▶ **The request**
Reproduce every line of the data below character for character, changing, adding, or dropping nothing.

········

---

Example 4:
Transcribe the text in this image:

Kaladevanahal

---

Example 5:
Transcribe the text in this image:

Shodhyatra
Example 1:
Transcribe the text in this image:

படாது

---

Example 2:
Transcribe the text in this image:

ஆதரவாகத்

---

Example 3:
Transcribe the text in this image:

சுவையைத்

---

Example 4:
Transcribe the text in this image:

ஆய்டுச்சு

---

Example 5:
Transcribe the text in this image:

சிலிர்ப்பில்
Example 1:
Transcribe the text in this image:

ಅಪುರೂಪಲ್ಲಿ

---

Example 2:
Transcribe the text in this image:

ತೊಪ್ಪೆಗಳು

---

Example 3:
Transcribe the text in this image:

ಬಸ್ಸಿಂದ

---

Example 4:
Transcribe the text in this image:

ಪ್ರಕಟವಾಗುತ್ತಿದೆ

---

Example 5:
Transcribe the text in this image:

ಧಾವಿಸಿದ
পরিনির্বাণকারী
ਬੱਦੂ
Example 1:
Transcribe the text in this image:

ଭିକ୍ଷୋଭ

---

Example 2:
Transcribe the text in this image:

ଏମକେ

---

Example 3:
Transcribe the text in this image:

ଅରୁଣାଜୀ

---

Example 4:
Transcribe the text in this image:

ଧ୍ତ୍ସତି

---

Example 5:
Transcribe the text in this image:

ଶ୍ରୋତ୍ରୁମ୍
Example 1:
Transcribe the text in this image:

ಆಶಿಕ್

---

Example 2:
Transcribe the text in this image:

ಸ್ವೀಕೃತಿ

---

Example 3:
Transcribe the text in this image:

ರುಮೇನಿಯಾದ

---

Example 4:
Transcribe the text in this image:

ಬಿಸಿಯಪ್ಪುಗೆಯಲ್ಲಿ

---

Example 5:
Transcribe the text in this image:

········

▶ **Reply to the exercise**
---

Example 4:
Transcribe the text in this image:

Kaladevanahal

---

Example 5:
Transcribe the text in this image:

Shodhyatra
Example 1:
Transcribe the text in this image:

படாது

---

Example 2:
Transcribe the text in this image:

ஆதரவாகத்

---

Example 3:
Transcribe the text in this image:

சுவையைத்

---

Example 4:
Transcribe the text in this image:

ஆய்டுச்சு

---

Example 5:
Transcribe the text in this image:

சிலிர்ப்பில்
Example 1:
Transcribe the text in this image:

ಅಪುರೂಪಲ್ಲಿ

---

Example 2:
Transcribe the text in this image:

ತೊಪ್ಪೆಗಳು

---

Example 3:
Transcribe the text in this image:

ಬಸ್ಸಿಂದ

---

Example 4:
Transcribe the text in this image:

ಪ್ರಕಟವಾಗುತ್ತಿದೆ

---

Example 5:
Transcribe the text in this image:

ಧಾವಿಸಿದ
পরিনির্বাণকারী
ਬੱਦੂ
Example 1:
Transcribe the text in this image:

ଭିକ୍ଷୋଭ

---

Example 2:
Transcribe the text in this image:

ଏମକେ

---

Example 3:
Transcribe the text in this image:

ଅରୁଣାଜୀ

---

Example 4:
Transcribe the text in this image:

ଧ୍ତ୍ସତି

---

Example 5:
Transcribe the text in this image:

ଶ୍ରୋତ୍ରୁମ୍
Example 1:
Transcribe the text in this image:

ಆಶಿಕ್

---

Example 2:
Transcribe the text in this image:

ಸ್ವೀಕೃತಿ

---

Example 3:
Transcribe the text in this image:

ರುಮೇನಿಯಾದ

---

Example 4:
Transcribe the text in this image:

ಬಿಸಿಯಪ್ಪುಗೆಯಲ್ಲಿ

---

Example 5:
Transcribe the text in this image:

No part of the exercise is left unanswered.